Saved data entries
◆ ◆ ◆ ◆
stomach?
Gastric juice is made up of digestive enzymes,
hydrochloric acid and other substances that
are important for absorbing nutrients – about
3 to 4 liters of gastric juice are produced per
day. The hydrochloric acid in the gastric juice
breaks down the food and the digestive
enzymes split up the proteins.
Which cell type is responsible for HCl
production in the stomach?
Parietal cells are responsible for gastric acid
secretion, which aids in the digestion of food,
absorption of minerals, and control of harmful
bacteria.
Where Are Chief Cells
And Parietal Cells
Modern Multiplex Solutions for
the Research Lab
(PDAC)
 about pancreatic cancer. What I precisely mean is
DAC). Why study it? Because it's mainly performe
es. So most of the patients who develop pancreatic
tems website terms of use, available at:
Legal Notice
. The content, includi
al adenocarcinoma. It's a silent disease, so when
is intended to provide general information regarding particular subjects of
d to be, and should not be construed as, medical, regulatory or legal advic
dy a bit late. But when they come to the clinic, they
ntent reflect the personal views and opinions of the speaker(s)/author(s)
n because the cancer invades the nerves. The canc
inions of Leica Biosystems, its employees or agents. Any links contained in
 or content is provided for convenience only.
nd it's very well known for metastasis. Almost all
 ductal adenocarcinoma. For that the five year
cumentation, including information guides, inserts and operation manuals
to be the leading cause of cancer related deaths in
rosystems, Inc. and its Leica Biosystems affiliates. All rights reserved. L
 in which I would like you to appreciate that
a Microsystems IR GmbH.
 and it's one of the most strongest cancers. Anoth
◆ ◆ ◆ ◆
### Your objective
The data above should be reproduced in full, word for word.

### Answer
stomach?
Gastric juice is made up of digestive enzymes,
hydrochloric acid and other substances that
are important for absorbing nutrients – about
3 to 4 liters of gastric juice are produced per
day. The hydrochloric acid in the gastric juice
breaks down the food and the digestive
enzymes split up the proteins.
Which cell type is responsible for HCl
production in the stomach?
Parietal cells are responsible for gastric acid
secretion, which aids in the digestion of food,
absorption of minerals, and control of harmful
bacteria.
Where Are Chief Cells
And Parietal Cells
Modern Multiplex Solutions for
the Research Lab
(PDAC)
 about pancreatic cancer. What I precisely mean is
DAC). Why study it? Because it's mainly performe
es. So most of the patients who develop pancreatic
tems website terms of use, available at:
Legal Notice
. The content, includi
al adenocarcinoma. It's a silent disease, so when
is intended to provide general information regarding particular subjects of
d to be, and should not be construed as, medical, regulatory or legal advic
dy a bit late. But when they come to the clinic, they
ntent reflect the personal views and opinions of the speaker(s)/author(s)
n because the cancer invades the nerves. The canc
inions of Leica Biosystems, its employees or agents. Any links contained in
 or content is provided for convenience only.
nd it's very well known for metastasis. Almost all
 ductal adenocarcinoma. For that the five year
cumentation, including information guides, inserts and operation manuals
to be the leading cause of cancer related deaths in
rosystems, Inc. and its Leica Biosystems affiliates. All rights reserved. L
 in which I would like you to appreciate that
a Microsystems IR GmbH.
 and it's one of the most strongest cancers. Anoth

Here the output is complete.